Welch Unveils Legislation to Help Vermont Confront Unemployment

Vermont Daily News

Montpelier, Vt. – January 4, 2010 – Rep. Peter Welch unveiled legislation today aimed at helping Vermont businesses, workers and taxpayers confront the growing fiscal crisis caused by the depletion of the state’s Unemployment Insurance (UI) trust fund.

Welch was joined at the press conference by Vermont House Speaker Shap Smith, Vermont Department of Labor Commissioner Patricia Moulton Powden, Vermont Chamber of Commerce President Betsy Bishop, Lake Champlain Regional Chamber of Commerce President Tom Torti and Vermont AFL-CIO Political Director Dennis LaBounty.

Welch introduced a new bill, H.R. 4282, which would extend for two years an American Recovery and Reinvestment Act (ARRA) provision allowing states to avoid paying interest on loans to cover shortfalls in their UI trust funds.
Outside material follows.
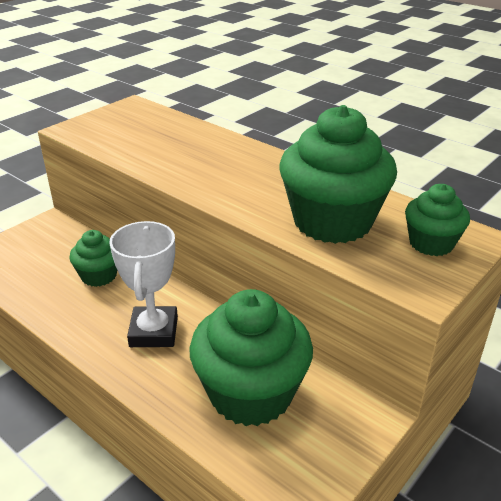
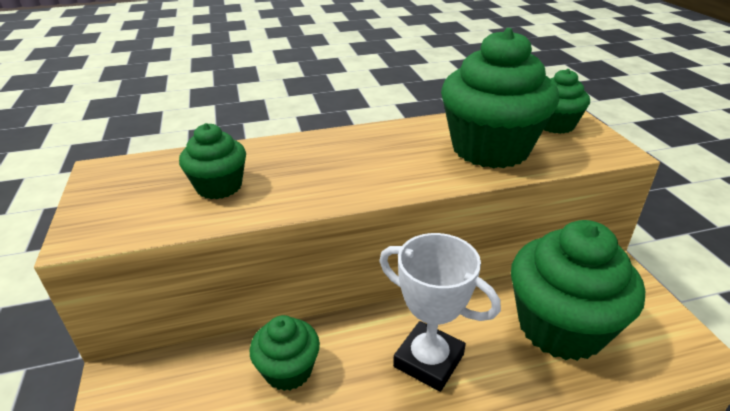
camera: 55 degrees left, 0 degrees up
none -> green cupcake [179,123,246,199]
Welch said, “The people who are out of work are out of work for the longest period of time since the Depression. The duration is longer now than it was even in 1982, so you literally have to go back to the Great Depression in this country to find a period who are out of work for as long as they’ve been out of work.”  He said,”By extending the delay in interest accrual, Vermont businesses, workers and taxpayers will be spared an additional burden during tough economic times.”
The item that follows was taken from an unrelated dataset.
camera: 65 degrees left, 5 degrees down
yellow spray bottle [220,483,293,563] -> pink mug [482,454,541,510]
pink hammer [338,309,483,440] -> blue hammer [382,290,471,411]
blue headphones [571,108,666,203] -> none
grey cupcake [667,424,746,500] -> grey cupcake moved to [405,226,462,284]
“The Governor, the Legislature, understand they’ve got to work together to do everything possible to mitigate the harm and to get jobs going,” he added.

The state of Vermont is expected to begin taking out loans in early 2010 to cover the shortfall in its UI trust fund and, if it does not take action, it may have to borrow as much as $350 million over the next ten years. Because interest cannot be repaid from UI trust revenues, the state will have to finance interest payments with new taxes or additional budget cuts.

Lake Champlain Regional Chamber of Commerce Tom Torti illustrated what the impact of extending the ARRA provision for two more years would mean to Vermont. Torti said he had asked two businesses in the same sector: one larger, one smaller, about what it meant to them. He described the exchange saying for the smaller business, after other cost-saving measures it had already enacted, this move would mean saving the job of one person.  For the larger, he said, it meant breathing room. They would have to make some staff adjustments. They couldn’t just absorb the estimated $300,000. But said Torti, “What bothered them more than that, it wasn’t about their profit, it wasn’t about how much money they were going to have to spend, what bothered them was that they were going to have to lay off Vermonters. They were going to lay off hard-working Vermonters who contribute to this economy in order to pay unemployment. So they’re putting people on unemployment in order to pay unemployment tax.”

Welch spoke of a couple ways to pay for the cost of the waiver. First, he was in favor of tapping unallocated stimulus funds. A second source, he said, “Wall Street bankers have done really well with the bailout, and frankly, I feel that its time for them to helps us out, if we have to tax some of those bonuses, let’s do it.  If we’ve got those Wall Street bonuses out there, that are essentially made possible because of American taxpayers, the American workers, then I’d like to see those folks step up and help out Main Street.”

When it was signed into law last February, the ARRA delayed interest accrual for state UI trust loans through Dec. 31, 2010. The bill would extend that provision until Dec. 31, 2012, potentially saving the state $20 million, says Welch.